▶ **作業指示**
子育てにおけるダブルバインドを扱った次の記事を、一字も変えずに全文書き写してください。

▶ **表示テキスト**
------------------------

「さっきと言ってること、違くない?」子どもに不信感を抱かせる親の“ダブルバインド”とは?
あなたの子どもとの接し方「ダブルバインド」になってませんか?
「ダブルバインド」という言葉を聞いたことがありますか? 直訳すると「二重拘束」。子育ての上では、保護者の言動が一貫しておらず、矛盾してしまう事で子どもが混乱してしまう状況のことです。 【マンガで読む】「察してもらって当たり前」にならないために!子どもの“言葉で伝える力”を育む簡単な2つの方法 自分では気を付けているつもりでも、ついついやってしまうダブルハインドは子どもの成長に悪影響を及ぼしてしまいます。 そこで今回は、発達障害の不登校児を育てながら、YouTubeでも大人気の精神科医さわさんの書籍『子どもが本当に思っていること』から「さっきと言っていることが ちがうんだけど」という項目をご紹介します。 この「子どもの心の声がわかる本」で、自身の子育てに“矛盾”が生じていないか、一度振り返っていただければと思います。
子どもの心の声「さっきと言っていることが ちがうんだけど」

------------------------

▶ **提供データ**

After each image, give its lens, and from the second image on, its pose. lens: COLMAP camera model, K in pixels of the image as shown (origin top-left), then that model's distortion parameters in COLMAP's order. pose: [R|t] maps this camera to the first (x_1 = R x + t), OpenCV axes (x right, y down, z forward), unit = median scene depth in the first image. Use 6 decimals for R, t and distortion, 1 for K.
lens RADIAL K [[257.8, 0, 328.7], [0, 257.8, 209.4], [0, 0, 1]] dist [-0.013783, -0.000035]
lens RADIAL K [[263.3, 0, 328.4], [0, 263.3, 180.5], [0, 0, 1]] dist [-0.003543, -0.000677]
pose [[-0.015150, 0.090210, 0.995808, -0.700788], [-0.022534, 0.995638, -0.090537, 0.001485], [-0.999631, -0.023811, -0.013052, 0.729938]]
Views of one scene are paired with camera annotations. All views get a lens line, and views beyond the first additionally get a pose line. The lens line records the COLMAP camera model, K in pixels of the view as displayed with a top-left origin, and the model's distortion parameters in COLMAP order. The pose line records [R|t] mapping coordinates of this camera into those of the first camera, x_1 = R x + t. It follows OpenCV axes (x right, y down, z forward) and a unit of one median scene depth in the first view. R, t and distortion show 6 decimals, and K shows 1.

------------------------

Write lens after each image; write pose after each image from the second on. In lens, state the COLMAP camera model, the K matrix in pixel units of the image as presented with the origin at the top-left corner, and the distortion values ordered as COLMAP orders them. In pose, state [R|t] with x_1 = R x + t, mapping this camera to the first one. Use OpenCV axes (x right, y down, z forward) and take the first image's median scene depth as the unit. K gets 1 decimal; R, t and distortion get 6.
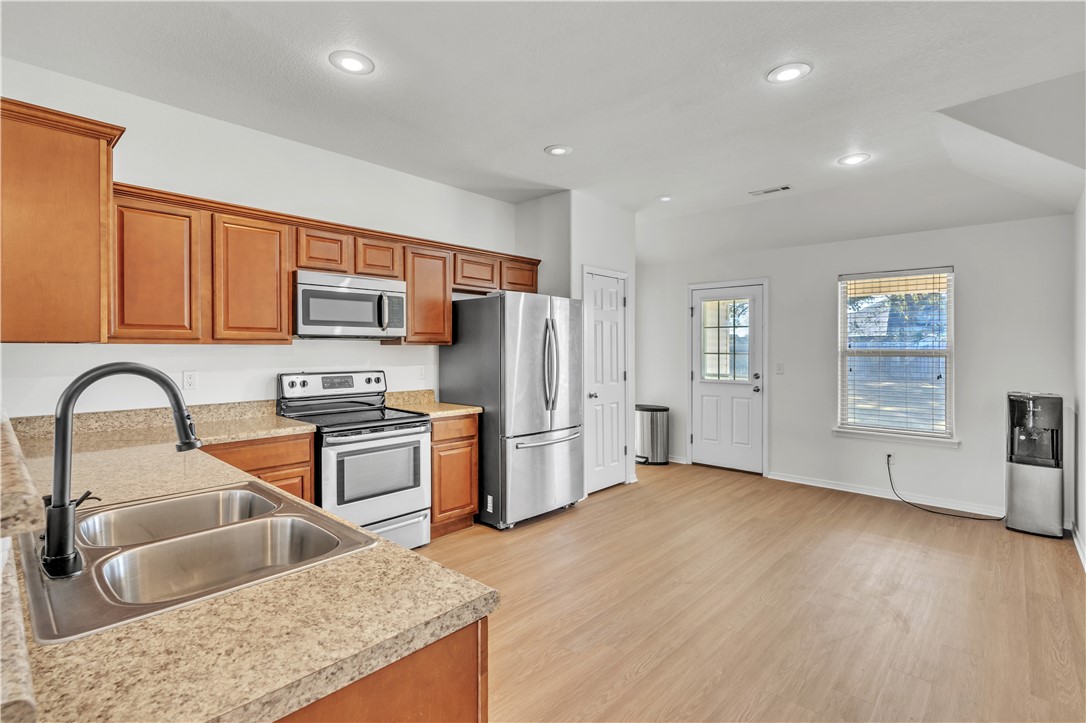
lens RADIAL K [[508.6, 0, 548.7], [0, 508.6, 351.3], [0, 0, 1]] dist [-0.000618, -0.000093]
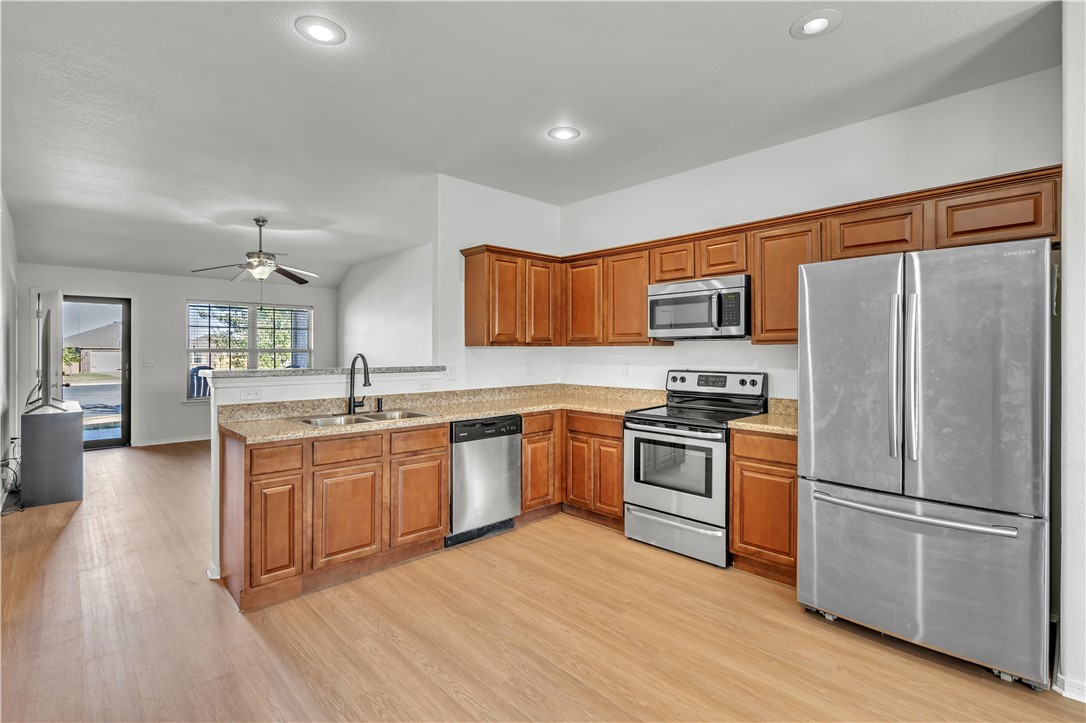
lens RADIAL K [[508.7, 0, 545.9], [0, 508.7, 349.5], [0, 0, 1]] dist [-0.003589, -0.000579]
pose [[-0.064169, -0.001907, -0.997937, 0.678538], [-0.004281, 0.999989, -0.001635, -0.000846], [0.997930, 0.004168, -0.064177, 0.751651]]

------------------------

▶ **回答**
「さっきと言ってること、違くない?」子どもに不信感を抱かせる親の“ダブルバインド”とは?
あなたの子どもとの接し方「ダブルバインド」になってませんか?
「ダブルバインド」という言葉を聞いたことがありますか? 直訳すると「二重拘束」。子育ての上では、保護者の言動が一貫しておらず、矛盾してしまう事で子どもが混乱してしまう状況のことです。 【マンガで読む】「察してもらって当たり前」にならないために!子どもの“言葉で伝える力”を育む簡単な2つの方法 自分では気を付けているつもりでも、ついついやってしまうダブルハインドは子どもの成長に悪影響を及ぼしてしまいます。 そこで今回は、発達障害の不登校児を育てながら、YouTubeでも大人気の精神科医さわさんの書籍『子どもが本当に思っていること』から「さっきと言っていることが ちがうんだけど」という項目をご紹介します。 この「子どもの心の声がわかる本」で、自身の子育てに“矛盾”が生じていないか、一度振り返っていただければと思います。
子どもの心の声「さっきと言っていることが ちがうんだけど」